→ About this exercise: For each statement, say yes or no to whether it agrees with the study excerpt that follows, and quote the excerpt's deciding words. (a) Every game held the participants' engagement for 30 minutes. (b) A different version of MoCA was used at each measurement point. (c) Four participants had only two data points at the baseline.

→ Extract provided:
########

The Word Search game showed the most promise as a cognitive activity that helps older adults to reach a flow state. All the games kept the participants engaged for 30 minutes. In fact, the simple rules of Whack-a-Mole game allowed a participant with moderate dementia to tolerate and enjoy the sessions. The length of sessions of a minimum of 30 minutes has shown to have an effect on older adults’ cognitive functions. ¹⁷ Thus, games similar to the four in Vibrant Minds can be used to engage older adults living with dementia in flow-producing activities, either in a supportive housing or community organization context.

Limitations

This study had some methodological limitations. The main limitation was the presence of short baselines. There were four participants with only two data points, and eight with three data points at the baseline. With such short baselines, some changes that may have occurred over time could not be captured; for example, a decreased trend in affect and engagement during the baseline. From the TMT B-A results, we observed that seven out of the ten participants whose best performance in the test was after the baseline ended had between two and three data points at the baseline, which was between one and one and a half weeks between the measurement times. The TMT was found to have large practice effects when administered less than six weeks apart. ³⁶ Thus, the performance at the end of the baseline for these participants could have been impacted by the short baselines. Second, the version of MoCA we used in all the measurement points was the same. The results could respond to the practice effect even in those participants with dementia. Third, we observed considerable variability in the participants’ cognitive measures performance. Fourth, there were some technical and space issues; for example, there were problems with the Wi-Fi, the mobile games stopped working or automatically restarted, or the room assigned to our study was double-booked, so the participants had to move to a different room. Fifth, a few times we conducted two sessions on the same day due to the participants having other commitments.

########

→ Material supplied:
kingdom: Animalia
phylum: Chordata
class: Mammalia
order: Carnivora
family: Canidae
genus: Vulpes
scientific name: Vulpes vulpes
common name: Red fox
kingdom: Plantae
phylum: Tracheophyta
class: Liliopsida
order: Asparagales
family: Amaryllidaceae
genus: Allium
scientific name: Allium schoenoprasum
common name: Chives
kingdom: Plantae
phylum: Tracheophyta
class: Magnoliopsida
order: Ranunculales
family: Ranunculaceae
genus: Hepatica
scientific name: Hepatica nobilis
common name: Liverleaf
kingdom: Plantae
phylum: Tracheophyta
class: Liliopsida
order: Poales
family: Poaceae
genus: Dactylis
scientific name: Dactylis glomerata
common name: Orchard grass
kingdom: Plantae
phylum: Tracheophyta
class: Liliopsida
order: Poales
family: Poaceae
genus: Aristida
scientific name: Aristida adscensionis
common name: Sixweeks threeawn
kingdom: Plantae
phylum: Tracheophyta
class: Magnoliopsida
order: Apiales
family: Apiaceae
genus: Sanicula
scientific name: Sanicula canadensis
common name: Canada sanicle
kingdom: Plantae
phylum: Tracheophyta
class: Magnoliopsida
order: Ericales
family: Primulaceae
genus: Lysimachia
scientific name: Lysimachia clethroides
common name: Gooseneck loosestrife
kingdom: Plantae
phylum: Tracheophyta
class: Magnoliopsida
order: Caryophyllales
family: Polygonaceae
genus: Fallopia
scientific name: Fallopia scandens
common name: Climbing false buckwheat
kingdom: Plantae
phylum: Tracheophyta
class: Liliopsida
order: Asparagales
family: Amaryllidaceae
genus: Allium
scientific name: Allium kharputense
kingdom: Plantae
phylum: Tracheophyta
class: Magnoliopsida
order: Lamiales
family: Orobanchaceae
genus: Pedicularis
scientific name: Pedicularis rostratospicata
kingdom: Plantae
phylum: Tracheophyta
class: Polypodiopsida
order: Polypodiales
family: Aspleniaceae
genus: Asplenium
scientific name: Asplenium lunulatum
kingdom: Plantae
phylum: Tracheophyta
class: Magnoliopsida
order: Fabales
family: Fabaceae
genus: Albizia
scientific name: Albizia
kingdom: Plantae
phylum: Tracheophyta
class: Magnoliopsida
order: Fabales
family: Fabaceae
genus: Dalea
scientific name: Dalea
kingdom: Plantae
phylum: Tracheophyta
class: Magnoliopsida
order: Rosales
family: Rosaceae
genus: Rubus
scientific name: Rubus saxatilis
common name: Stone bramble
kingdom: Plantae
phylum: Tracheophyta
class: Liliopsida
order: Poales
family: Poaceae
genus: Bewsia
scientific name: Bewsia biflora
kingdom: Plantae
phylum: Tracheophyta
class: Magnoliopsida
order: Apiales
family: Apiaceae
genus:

########

→ Result for this task:
(a) Yes: "All the games kept the participants engaged for 30 minutes."
(b) No: "the version of MoCA we used in all the measurement points was the same"
(c) Yes: "There were four participants with only two data points"